— Work required —
Omit all pictures, then retype the data exactly as given.

— Provided data —
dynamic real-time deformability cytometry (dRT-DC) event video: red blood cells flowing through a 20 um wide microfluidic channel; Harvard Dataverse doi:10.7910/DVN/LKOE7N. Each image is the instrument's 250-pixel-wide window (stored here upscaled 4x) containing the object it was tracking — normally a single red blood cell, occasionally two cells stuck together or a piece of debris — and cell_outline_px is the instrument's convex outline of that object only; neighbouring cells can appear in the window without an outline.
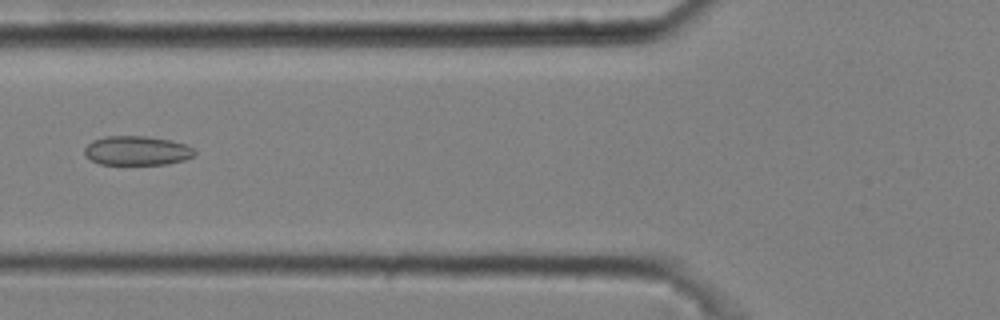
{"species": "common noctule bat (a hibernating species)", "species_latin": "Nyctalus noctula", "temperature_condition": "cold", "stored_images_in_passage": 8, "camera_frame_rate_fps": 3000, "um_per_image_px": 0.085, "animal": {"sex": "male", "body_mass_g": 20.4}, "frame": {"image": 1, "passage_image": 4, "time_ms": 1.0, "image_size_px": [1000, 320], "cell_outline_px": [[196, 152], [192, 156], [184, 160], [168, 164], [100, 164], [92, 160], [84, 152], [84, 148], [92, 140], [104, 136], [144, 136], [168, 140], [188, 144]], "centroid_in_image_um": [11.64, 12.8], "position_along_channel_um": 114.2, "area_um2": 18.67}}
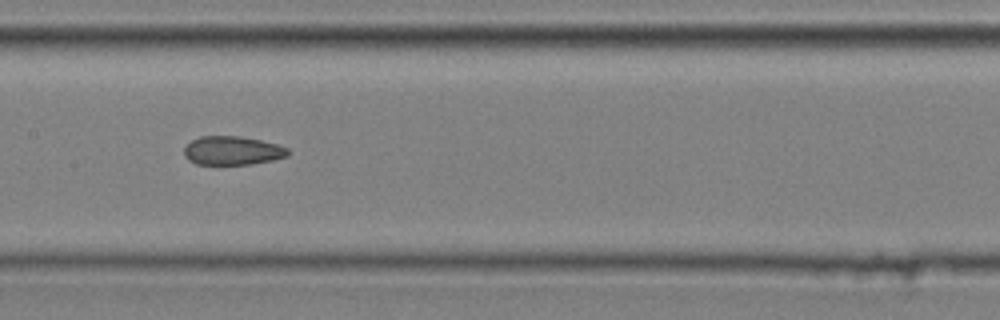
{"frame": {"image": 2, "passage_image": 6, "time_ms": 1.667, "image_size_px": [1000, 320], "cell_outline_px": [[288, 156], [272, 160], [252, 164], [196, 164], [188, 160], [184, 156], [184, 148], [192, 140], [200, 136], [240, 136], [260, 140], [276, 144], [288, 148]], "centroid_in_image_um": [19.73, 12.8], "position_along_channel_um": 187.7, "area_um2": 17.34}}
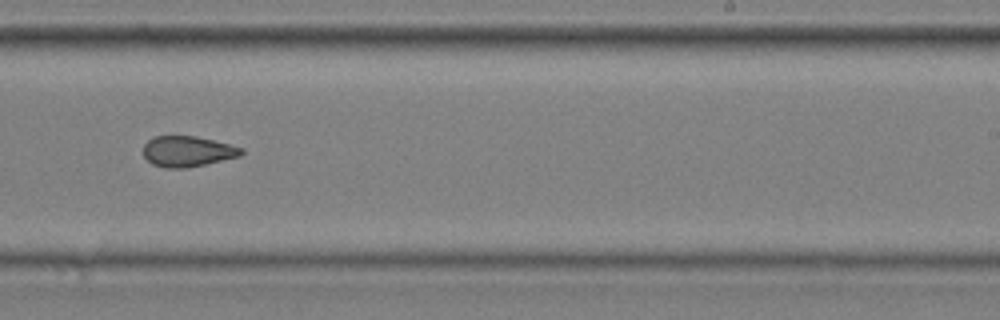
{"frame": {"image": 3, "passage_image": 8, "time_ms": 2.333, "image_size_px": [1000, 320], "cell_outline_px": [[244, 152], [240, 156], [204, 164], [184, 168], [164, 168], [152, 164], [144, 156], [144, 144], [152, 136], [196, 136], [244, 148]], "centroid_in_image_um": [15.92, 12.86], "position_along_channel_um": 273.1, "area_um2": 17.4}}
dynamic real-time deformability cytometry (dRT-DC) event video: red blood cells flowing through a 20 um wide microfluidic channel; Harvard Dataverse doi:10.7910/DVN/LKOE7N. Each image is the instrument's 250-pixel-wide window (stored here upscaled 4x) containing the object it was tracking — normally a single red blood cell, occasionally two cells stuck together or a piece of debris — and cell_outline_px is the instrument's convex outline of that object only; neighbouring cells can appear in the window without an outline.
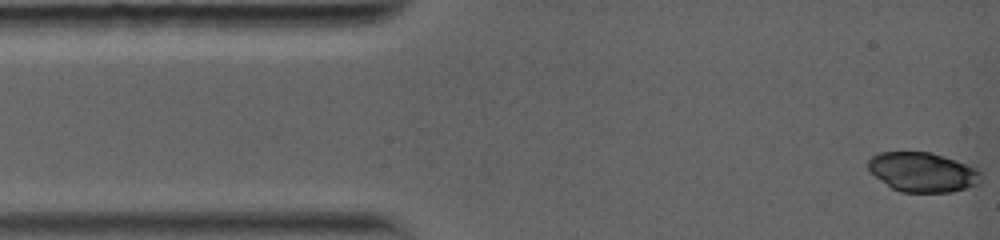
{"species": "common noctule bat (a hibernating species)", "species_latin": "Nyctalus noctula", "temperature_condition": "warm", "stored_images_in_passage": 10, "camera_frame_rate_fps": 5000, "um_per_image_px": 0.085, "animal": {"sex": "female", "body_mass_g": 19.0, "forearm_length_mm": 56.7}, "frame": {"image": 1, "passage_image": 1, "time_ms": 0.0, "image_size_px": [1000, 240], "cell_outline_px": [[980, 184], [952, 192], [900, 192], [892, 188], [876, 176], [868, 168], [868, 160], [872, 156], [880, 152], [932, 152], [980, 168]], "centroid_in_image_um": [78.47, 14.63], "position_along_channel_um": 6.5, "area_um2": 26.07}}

— Solution for this problem —
dynamic real-time deformability cytometry (dRT-DC) event video: red blood cells flowing through a 20 um wide microfluidic channel; Harvard Dataverse doi:10.7910/DVN/LKOE7N. Each image is the instrument's 250-pixel-wide window (stored here upscaled 4x) containing the object it was tracking — normally a single red blood cell, occasionally two cells stuck together or a piece of debris — and cell_outline_px is the instrument's convex outline of that object only; neighbouring cells can appear in the window without an outline.
{"species": "common noctule bat (a hibernating species)", "species_latin": "Nyctalus noctula", "temperature_condition": "cold", "stored_images_in_passage": 8, "camera_frame_rate_fps": 3000, "um_per_image_px": 0.085, "animal": {"sex": "male", "body_mass_g": 20.4}, "frame": {"image": 1, "passage_image": 4, "time_ms": 1.0, "image_size_px": [1000, 320], "cell_outline_px": [[196, 152], [192, 156], [184, 160], [168, 164], [100, 164], [92, 160], [84, 152], [84, 148], [92, 140], [104, 136], [144, 136], [168, 140], [188, 144]], "centroid_in_image_um": [11.64, 12.8], "position_along_channel_um": 114.2, "area_um2": 18.67}}
{"frame": {"image": 2, "passage_image": 6, "time_ms": 1.667, "image_size_px": [1000, 320], "cell_outline_px": [[288, 156], [272, 160], [252, 164], [196, 164], [188, 160], [184, 156], [184, 148], [192, 140], [200, 136], [240, 136], [260, 140], [276, 144], [288, 148]], "centroid_in_image_um": [19.73, 12.8], "position_along_channel_um": 187.7, "area_um2": 17.34}}
{"frame": {"image": 3, "passage_image": 8, "time_ms": 2.333, "image_size_px": [1000, 320], "cell_outline_px": [[244, 152], [240, 156], [204, 164], [184, 168], [164, 168], [152, 164], [144, 156], [144, 144], [152, 136], [196, 136], [244, 148]], "centroid_in_image_um": [15.92, 12.86], "position_along_channel_um": 273.1, "area_um2": 17.4}}
dynamic real-time deformability cytometry (dRT-DC) event video: red blood cells flowing through a 20 um wide microfluidic channel; Harvard Dataverse doi:10.7910/DVN/LKOE7N. Each image is the instrument's 250-pixel-wide window (stored here upscaled 4x) containing the object it was tracking — normally a single red blood cell, occasionally two cells stuck together or a piece of debris — and cell_outline_px is the instrument's convex outline of that object only; neighbouring cells can appear in the window without an outline.
{"species": "common noctule bat (a hibernating species)", "species_latin": "Nyctalus noctula", "temperature_condition": "warm", "stored_images_in_passage": 10, "camera_frame_rate_fps": 5000, "um_per_image_px": 0.085, "animal": {"sex": "female", "body_mass_g": 19.0, "forearm_length_mm": 56.7}, "frame": {"image": 1, "passage_image": 1, "time_ms": 0.0, "image_size_px": [1000, 240], "cell_outline_px": [[980, 184], [952, 192], [900, 192], [892, 188], [876, 176], [868, 168], [868, 160], [872, 156], [880, 152], [932, 152], [980, 168]], "centroid_in_image_um": [78.47, 14.63], "position_along_channel_um": 6.5, "area_um2": 26.07}}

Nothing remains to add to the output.